Quand le hougan te donne un point pour dormir au carrefour, ce n’est pas pour t’encourager à descendre la tête en bas du cocotier. À deux reprises, le Dr Garry Conille a négligé la sagesse des proverbes des gens du peuple, peut-être par manque d’un Derilus pour le lui rappeler, mais certainement pas parce qu’il ne lit pas ce blog, où nous avons expliqué, maintes fois, comment le caractère spontané du Léviathan qu’est le Blan le rend prompt à se retourner, sans hésitation, contre ceux qu’il protégeait la veille. Comme d’autres avant lui, confiant dans le soutien de son maître, Conille aura multiplié les actions d’éclat, participant à l’humiliation en règle de la nation via le Conseil présidentiel de Transition (CPT), jusqu’à ce que, inévitablement, son tour arrive.

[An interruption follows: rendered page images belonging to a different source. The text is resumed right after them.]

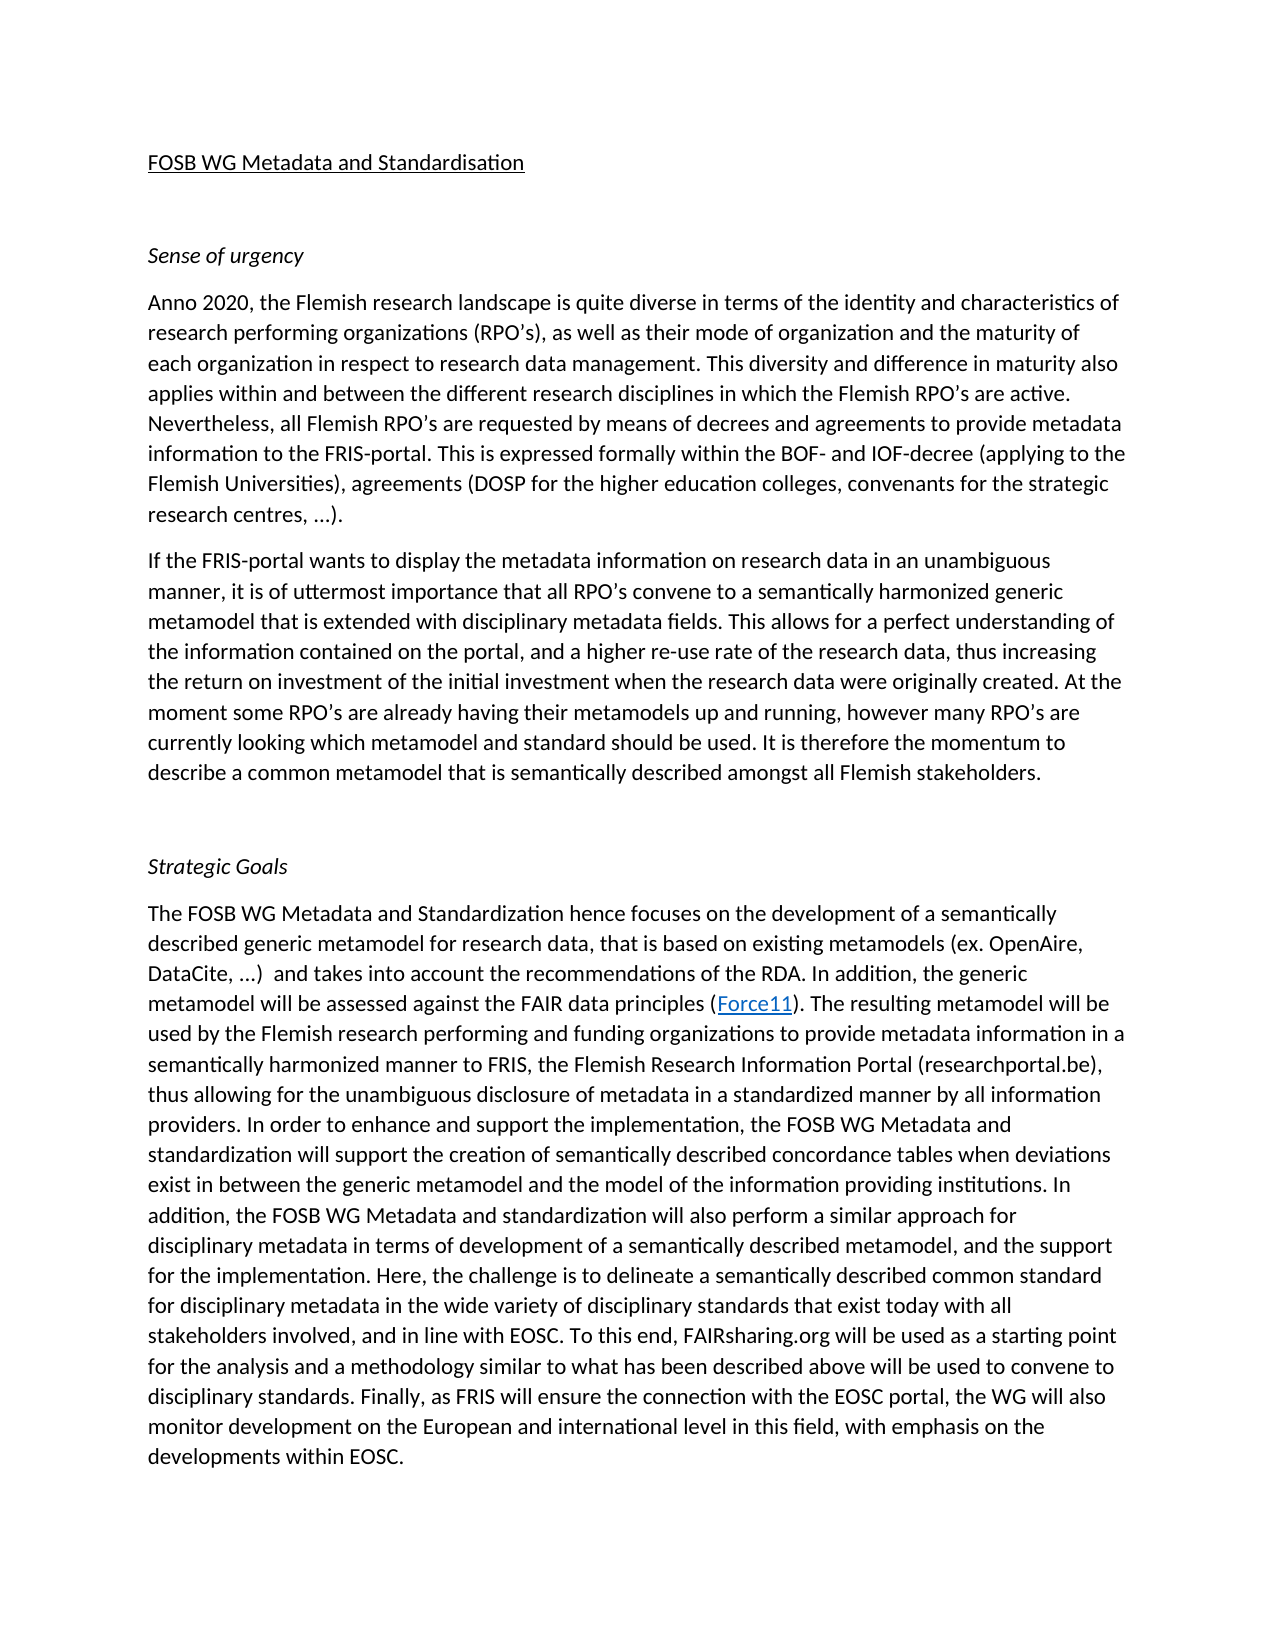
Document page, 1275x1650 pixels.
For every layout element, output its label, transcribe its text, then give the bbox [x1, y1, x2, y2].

text Strategic Goals [148, 852, 1127, 880]
text Anno 2020, the Flemish research landscape is quite diverse in terms of the identity and characteristics of research performing organizations (RPO’s), as well as their mode of organization and the maturity of each organization in respect to research data management. This diversity and difference in maturity also applies within and between the different research disciplines in which the Flemish RPO’s are active. Nevertheless, all Flemish RPO’s are requested by means of decrees and agreements to provide metadata information to the FRIS-portal. This is expressed formally within the BOF- and IOF-decree (applying to the Flemish Universities), agreements (DOSP for the higher education colleges, convenants for the strategic research centres, ...). [148, 288, 1127, 528]
text The FOSB WG Metadata and Standardization hence focuses on the development of a semantically described generic metamodel for research data, that is based on existing metamodels (ex. OpenAire, DataCite, ...) and takes into account the recommendations of the RDA. In addition, the generic metamodel will be assessed against the FAIR data principles (Force11). The resulting metamodel will be used by the Flemish research performing and funding organizations to provide metadata information in a semantically harmonized manner to FRIS, the Flemish Research Information Portal (researchportal.be), thus allowing for the unambiguous disclosure of metadata in a standardized manner by all information providers. In order to enhance and support the implementation, the FOSB WG Metadata and standardization will support the creation of semantically described concordance tables when deviations exist in between the generic metamodel and the model of the information providing institutions. In addition, the FOSB WG Metadata and standardization will also perform a similar approach for disciplinary metadata in terms of development of a semantically described metamodel, and the support for the implementation. Here, the challenge is to delineate a semantically described common standard for disciplinary metadata in the wide variety of disciplinary standards that exist today with all stakeholders involved, and in line with EOSC. To this end, FAIRsharing.org will be used as a starting point for the analysis and a methodology similar to what has been described above will be used to convene to disciplinary standards. Finally, as FRIS will ensure the connection with the EOSC portal, the WG will also monitor development on the European and international level in this field, with emphasis on the developments within EOSC. [148, 899, 1127, 1470]
text Sense of urgency [148, 241, 1127, 269]
text If the FRIS-portal wants to display the metadata information on research data in an unambiguous manner, it is of uttermost importance that all RPO’s convene to a semantically harmonized generic metamodel that is extended with disciplinary metadata fields. This allows for a perfect understanding of the information contained on the portal, and a higher re-use rate of the research data, thus increasing the return on investment of the initial investment when the research data were originally created. At the moment some RPO’s are already having their metamodels up and running, however many RPO’s are currently looking which metamodel and standard should be used. It is therefore the momentum to describe a common metamodel that is semantically described amongst all Flemish stakeholders. [148, 547, 1127, 786]
text FOSB WG Metadata and Standardisation [148, 148, 1127, 176]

Alix Didier Fils-Aimé devient donc le troisième Premier ministre de l’an de grâce 2024. Il succède à deux médecins, Ariel Henry et Garry Conille, tous deux arrivés triomphants via un tweet de l’Ambassade américaine et tous deux repartis, la queue entre les jambes, dans l’indifférence américaine. Malinchistes primaires, les politiciens haïtiens cherchent avidement une légitimité auprès des instances internationales, bien plus qu’auprès des Haïtiens eux-mêmes… jusqu’au jour où ce soutien se volatilise, toujours à la suprenante surprise du concerné.
Le Département d’État vient de publier un communiqué reconnaissant la décision du CPT de remplacer Conille, remerciant ce dernier pour son « service distingué » et saluant l’arrivée de Fils-Aimé. Pour les États-Unis, un Premier ministre sous-traitant en vaut un autre : il n’est qu’un pion de plus, aisément jetable dès qu’il ne remplit plus son rôle selon les attentes de Washington. Le CPT, existant et se maintenant sous la bénédiction des États-Unis relayée par la CARICOM, et sans aucun ancrage populaire, ferait bien de s’en souvenir.

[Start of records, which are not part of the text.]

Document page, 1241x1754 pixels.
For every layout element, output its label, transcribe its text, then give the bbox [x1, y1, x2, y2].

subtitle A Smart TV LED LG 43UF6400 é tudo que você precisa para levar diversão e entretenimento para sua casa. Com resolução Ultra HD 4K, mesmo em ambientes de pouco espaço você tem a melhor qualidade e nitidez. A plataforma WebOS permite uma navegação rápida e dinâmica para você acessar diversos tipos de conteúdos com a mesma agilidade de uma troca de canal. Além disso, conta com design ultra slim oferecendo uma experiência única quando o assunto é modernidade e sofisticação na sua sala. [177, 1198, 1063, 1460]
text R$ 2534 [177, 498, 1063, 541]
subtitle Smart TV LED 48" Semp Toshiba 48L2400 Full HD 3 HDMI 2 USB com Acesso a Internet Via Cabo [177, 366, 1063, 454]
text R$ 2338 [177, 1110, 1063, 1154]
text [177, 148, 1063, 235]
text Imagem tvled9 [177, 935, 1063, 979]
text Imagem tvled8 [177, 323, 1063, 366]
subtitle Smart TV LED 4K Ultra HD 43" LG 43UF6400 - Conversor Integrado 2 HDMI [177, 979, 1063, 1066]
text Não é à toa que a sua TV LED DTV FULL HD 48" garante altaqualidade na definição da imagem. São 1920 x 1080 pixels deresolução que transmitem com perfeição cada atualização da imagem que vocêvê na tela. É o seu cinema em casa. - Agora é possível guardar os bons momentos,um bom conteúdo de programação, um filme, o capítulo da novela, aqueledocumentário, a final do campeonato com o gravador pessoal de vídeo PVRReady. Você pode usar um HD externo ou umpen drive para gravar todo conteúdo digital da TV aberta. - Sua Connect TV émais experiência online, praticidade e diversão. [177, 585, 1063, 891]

Dans son communiqué, le Département d’État qui parle d’échanges préalables à ce changement de chef de gouvernement, invite le CPT à « clarifier les rôles et responsabilités » pour « préserver la crédibilité auprès de la population haïtienne ». Il est vrai que ces nominations et révocations se faisant en marge de tout cadre légal – et même de l’accord du 4 avril ayant donné naissance au CPT – ne peuvent que convaincre un peuple livré à lui-même alors que des personnes qu’il ne connait ni en peintre ni en peinture décident de sa destinée.

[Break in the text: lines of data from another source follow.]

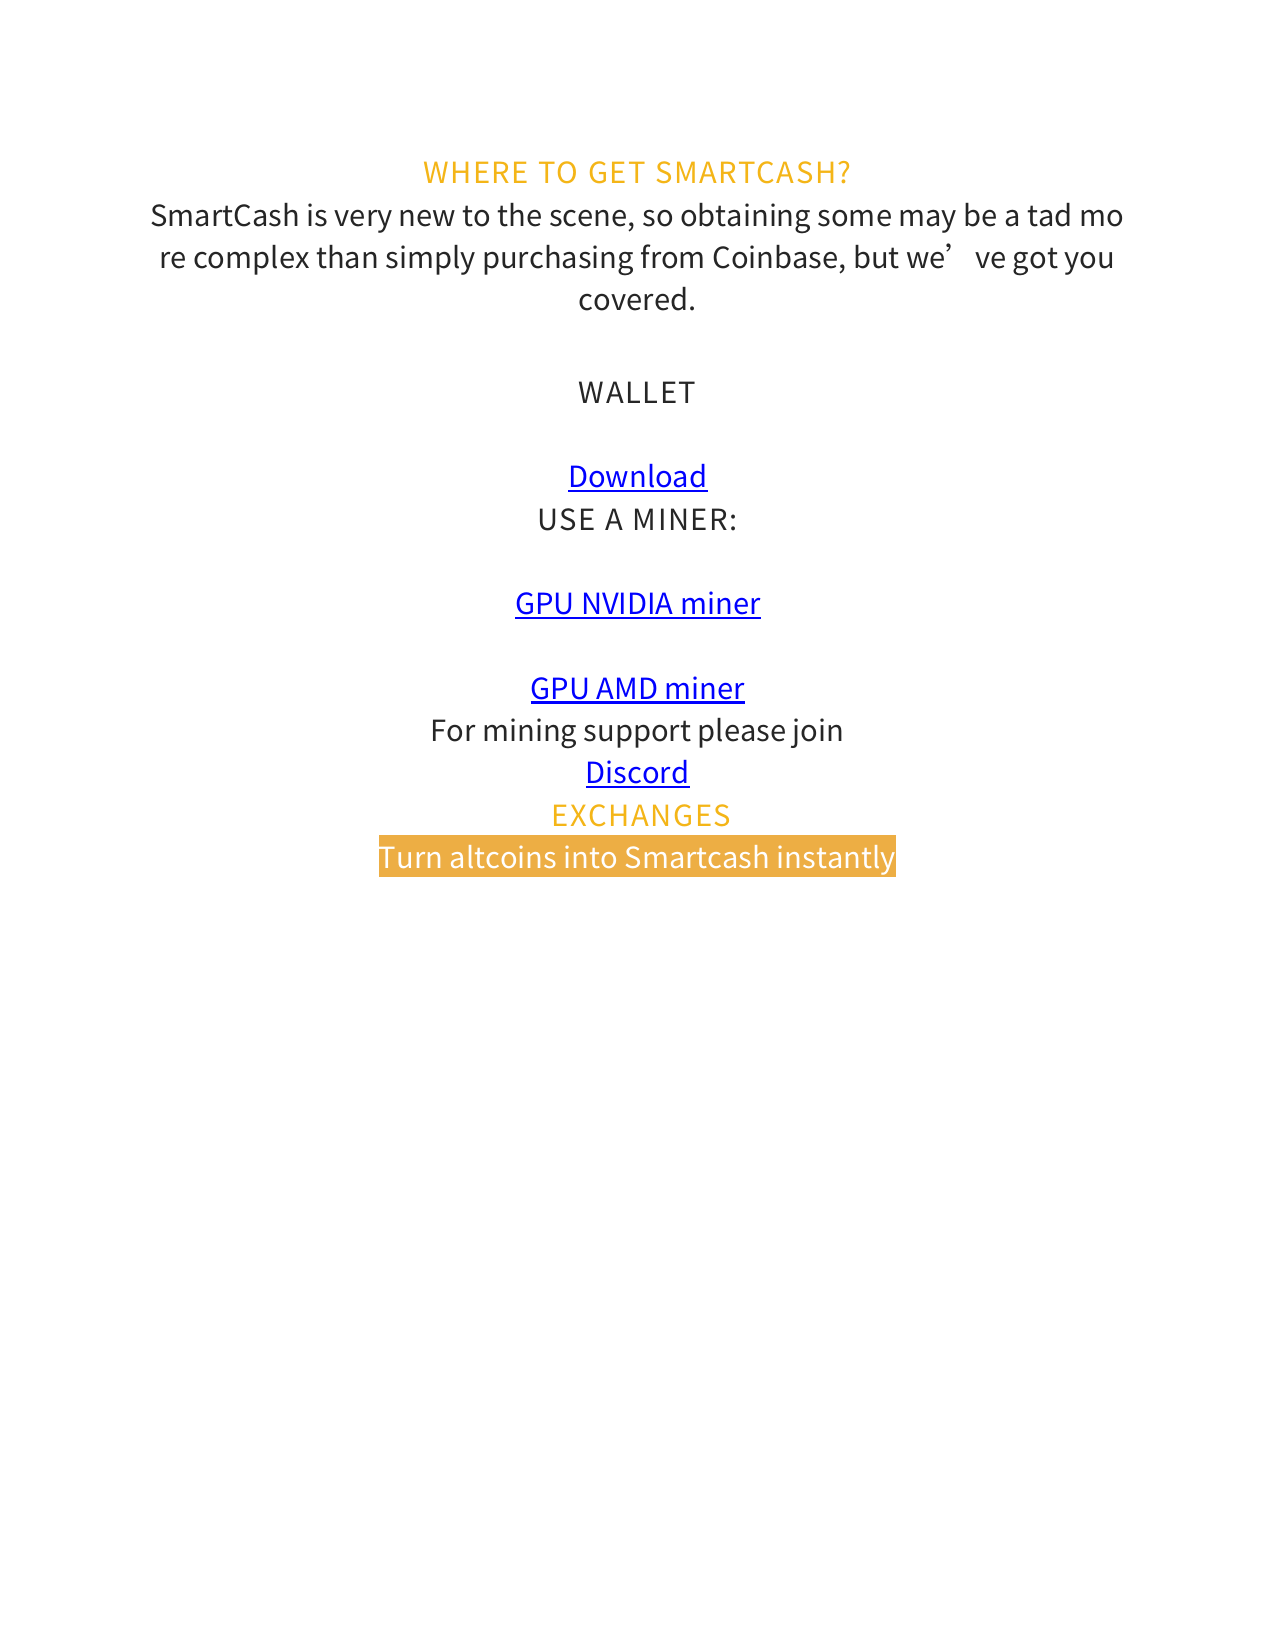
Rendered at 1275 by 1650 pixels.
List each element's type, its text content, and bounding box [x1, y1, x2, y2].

text GPU NVIDIA miner [150, 538, 1125, 623]
text SmartCash is very new to the scene, so obtaining some may be a tad more complex than simply purchasing from Coinbase, but we’ve got you covered. [150, 192, 1125, 319]
text EXCHANGES [150, 792, 1125, 834]
text GPU AMD miner [150, 623, 1125, 708]
text WALLET [150, 369, 1125, 412]
text Turn altcoins into Smartcash instantly [150, 834, 1125, 877]
text For mining support please join Discord [150, 708, 1125, 792]
text WHERE TO GET SMARTCASH? [150, 150, 1125, 192]
text USE A MINER: [150, 496, 1125, 538]
text Download [150, 412, 1125, 496]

Conille, imposé en dehors des règles et révoqué sans cérémonie, n’aura été qu’un outil temporaire au service d’intérêts nébuleux, ne nous laissant que la promesse non tenue de reprendre le pays maison par maison, quartier par quartier, ville par ville, et quelques t-shirts et banderoles promotionnels saluant l’action de son gouvrnement qui aura, pendant quelques semaines, balayé que quelques coins de Pétion-Ville, rue par rue.
Cette succession de Premiers ministres, appuyés puis lâchés par les États-Unis, ne fait que renforcer la perception que la transition actuelle n’a pas pour objectif de stabiliser Haïti, mais de servir des intérêts étrangers au peuple haïtien. Et maintenant que Conille est relégué au passé, nous restons avec un Conseil présidentiel qui, à force d’initiatives fluctuantes, perd un peu plus à chaque étape la légitimité qu’il n’a jamais eue.
Les États-Unis rappellent qu’ils sont « fermement engagés à soutenir le peuple haïtien, » mais il vaut mieux pour l’administration haïtienne de se rappeler cette autre sagesse populaire : le bout de fer à l’arrière de la mairie se vantait de sa position mais a fini rouillé par la pisse des vagabonds.